One of the things I frequently dwell on is the ability of people to see their targets at Boomershoot. My informal tests concluded I could see 1 Minute of Angle (MOA) objects with good contrast and lighting. An email from a list I’m on confirmed that conclusion:
Contrary to common perception, 20/20 vision is not “perfect eyesight.”
It is common to refer to 20/20 vision as being “perfect eyesight,” but by definition it is “normal” visual acuity. 20/20 means your eyes can resolve a spatial pattern separated by an angle of one minute of arc. Put another way, 20/20 vision signifies that you can see at 20 feet (the first number) what a normal person can see at 20 feet (the second).
However, it is common for young people to have visual acuity around 20/15 or 20/12. Recent innovations in corrective eye surgery suggest that 20/10 acuity, or even 20/5, may be possible.
Visual acuity depends upon how accurately light is focused on the retina (mostly the macular region), the integrity of the eye’s neural elements, and the interpretative faculty of the brain.  “Normal” visual acuity is frequently considered to be what was defined by Snellen as the ability to recognize an optotype when it subtended 5 minutes of arc, that is Snellen’s chart 20/20 feet, 6/6 meter, 1.00 decimal or 0.0 logMAR. In humans, the maximum acuity of a healthy, emmetropic eye (and even ametropic eyes with correctors) is approximately 20/16 to 20/12, so it is inaccurate to refer to 20/20 visual acuity as “perfect” vision. 20/20 is the visual acuity needed to discriminate two points separated by 1 arc minute. The significance of the 20/20 standard can best be thought of as the lower limit of normal or as a screening cutoff. When used as a screening test subjects that reach this level need no further investigation, even though the average visual acuity of healthy eyes is 20/16 or 20/12.
Normally visual acuity refers to the ability to resolve two separated points or lines, but there are other measures of the ability of the visual system to discern spatial differences.
Vernier acuity measures the ability to align two line segments. Humans can do this with remarkable accuracy. Under optimal conditions of good illumination, high contrast, and long line segments, the limit to vernier acuity is about 8 arc seconds or 0.13 arc minutes, compared to about 0.6 arc minutes (20/12) for normal visual acuity or the 0.4 arc minute diameter of a foveal cone. Because the limit of vernier acuity is well below that imposed on regular visual acuity by the “retinal grain” or size of the foveal cones, it is thought to be a process of the visual cortex rather than the retina.

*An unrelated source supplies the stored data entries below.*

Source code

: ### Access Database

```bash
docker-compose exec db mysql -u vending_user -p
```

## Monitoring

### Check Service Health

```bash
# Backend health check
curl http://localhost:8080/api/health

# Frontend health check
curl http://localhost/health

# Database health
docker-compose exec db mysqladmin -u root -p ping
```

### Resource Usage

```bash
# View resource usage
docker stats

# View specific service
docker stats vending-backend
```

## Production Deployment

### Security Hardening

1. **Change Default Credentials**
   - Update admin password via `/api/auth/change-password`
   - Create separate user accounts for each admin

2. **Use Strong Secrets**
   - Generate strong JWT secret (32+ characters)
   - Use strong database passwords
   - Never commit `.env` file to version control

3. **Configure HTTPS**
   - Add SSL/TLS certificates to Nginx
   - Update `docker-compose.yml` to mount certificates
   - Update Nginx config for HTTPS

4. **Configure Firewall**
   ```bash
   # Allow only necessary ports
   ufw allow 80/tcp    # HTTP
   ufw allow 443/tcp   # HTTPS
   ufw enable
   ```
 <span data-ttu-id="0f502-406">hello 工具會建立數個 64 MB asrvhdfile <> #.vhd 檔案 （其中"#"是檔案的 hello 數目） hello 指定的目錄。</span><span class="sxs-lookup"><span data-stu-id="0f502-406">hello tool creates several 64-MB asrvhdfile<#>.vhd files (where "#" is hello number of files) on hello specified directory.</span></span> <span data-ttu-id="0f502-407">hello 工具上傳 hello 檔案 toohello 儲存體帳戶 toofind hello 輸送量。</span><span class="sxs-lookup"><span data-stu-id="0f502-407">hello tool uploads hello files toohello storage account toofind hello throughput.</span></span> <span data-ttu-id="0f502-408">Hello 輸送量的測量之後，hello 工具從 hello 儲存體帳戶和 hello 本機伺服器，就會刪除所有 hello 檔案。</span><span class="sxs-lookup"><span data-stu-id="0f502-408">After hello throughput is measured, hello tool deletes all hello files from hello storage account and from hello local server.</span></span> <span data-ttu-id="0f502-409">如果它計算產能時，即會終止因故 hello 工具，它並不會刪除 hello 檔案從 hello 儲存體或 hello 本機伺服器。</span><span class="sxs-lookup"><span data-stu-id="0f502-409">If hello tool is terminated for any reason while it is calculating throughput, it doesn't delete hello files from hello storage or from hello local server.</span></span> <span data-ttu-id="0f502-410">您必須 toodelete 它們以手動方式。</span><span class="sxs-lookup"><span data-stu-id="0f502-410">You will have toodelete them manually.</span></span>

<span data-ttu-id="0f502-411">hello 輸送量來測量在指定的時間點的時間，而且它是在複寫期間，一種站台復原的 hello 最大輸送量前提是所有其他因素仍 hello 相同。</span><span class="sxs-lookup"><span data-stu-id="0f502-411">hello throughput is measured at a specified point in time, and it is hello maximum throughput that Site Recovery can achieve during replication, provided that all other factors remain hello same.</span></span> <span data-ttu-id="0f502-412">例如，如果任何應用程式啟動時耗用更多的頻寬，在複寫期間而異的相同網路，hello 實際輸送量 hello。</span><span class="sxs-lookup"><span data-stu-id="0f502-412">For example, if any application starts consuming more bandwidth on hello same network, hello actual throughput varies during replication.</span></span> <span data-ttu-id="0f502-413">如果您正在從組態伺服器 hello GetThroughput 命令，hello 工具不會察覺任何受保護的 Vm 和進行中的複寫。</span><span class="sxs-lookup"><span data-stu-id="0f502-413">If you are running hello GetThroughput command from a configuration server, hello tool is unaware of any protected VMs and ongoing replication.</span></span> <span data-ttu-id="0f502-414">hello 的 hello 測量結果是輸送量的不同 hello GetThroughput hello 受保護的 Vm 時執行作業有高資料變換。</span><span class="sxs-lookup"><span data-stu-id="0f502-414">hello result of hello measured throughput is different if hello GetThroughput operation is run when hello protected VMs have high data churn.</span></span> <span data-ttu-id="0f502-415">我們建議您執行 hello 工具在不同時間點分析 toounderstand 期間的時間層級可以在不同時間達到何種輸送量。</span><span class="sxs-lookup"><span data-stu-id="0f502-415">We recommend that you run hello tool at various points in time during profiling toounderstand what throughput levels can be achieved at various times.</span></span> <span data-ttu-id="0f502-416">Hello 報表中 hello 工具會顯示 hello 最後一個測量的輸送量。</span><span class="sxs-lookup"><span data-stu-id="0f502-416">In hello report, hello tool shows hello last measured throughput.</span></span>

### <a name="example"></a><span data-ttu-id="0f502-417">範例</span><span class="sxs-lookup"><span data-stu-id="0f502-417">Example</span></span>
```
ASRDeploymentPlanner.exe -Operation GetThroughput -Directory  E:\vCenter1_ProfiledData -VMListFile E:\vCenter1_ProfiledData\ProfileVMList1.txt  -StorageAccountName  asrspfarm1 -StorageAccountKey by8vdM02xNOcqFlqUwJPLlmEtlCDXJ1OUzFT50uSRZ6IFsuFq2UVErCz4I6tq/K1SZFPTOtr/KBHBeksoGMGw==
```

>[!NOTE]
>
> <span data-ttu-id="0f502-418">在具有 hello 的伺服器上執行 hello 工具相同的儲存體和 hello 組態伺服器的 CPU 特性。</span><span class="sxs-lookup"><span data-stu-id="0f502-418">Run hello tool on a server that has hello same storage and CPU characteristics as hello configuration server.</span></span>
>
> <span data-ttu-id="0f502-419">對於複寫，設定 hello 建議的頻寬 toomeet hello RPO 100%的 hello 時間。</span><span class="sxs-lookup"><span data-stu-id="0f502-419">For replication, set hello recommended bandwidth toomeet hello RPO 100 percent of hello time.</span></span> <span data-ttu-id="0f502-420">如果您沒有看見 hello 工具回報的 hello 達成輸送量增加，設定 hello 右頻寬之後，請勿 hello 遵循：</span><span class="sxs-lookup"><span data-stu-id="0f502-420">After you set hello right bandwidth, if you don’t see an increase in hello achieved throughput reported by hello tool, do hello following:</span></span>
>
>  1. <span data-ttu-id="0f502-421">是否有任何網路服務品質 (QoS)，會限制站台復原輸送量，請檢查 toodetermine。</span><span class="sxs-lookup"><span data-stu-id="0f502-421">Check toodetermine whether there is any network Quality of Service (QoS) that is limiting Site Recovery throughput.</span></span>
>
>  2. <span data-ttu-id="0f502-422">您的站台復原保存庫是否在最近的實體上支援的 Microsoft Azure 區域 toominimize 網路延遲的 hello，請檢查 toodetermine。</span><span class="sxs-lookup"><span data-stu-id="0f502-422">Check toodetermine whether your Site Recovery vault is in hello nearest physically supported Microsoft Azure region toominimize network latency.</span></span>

Supporting this idea, vernier acuity seems to correspond very closely (and may have the same underlying mechanism) enabling one to discern very slight differences in the orientations of two lines, where orientation is known to be processed in the visual cortex.
So, if you have fine straight lines in your scope and are aligning with another line on your target you can align things about 4.5 times as accurately than you can with a scope that doesn’t have straight lines (think “post” type reticles) or targets with straight lines.
I’m wondering if this accounts for some of the increased consumption of the square targets we have been using the last couple of years compared to the round targets we used previously.
This tidbit has obvious application to snipers, and perhaps less obviously, to their camouflage.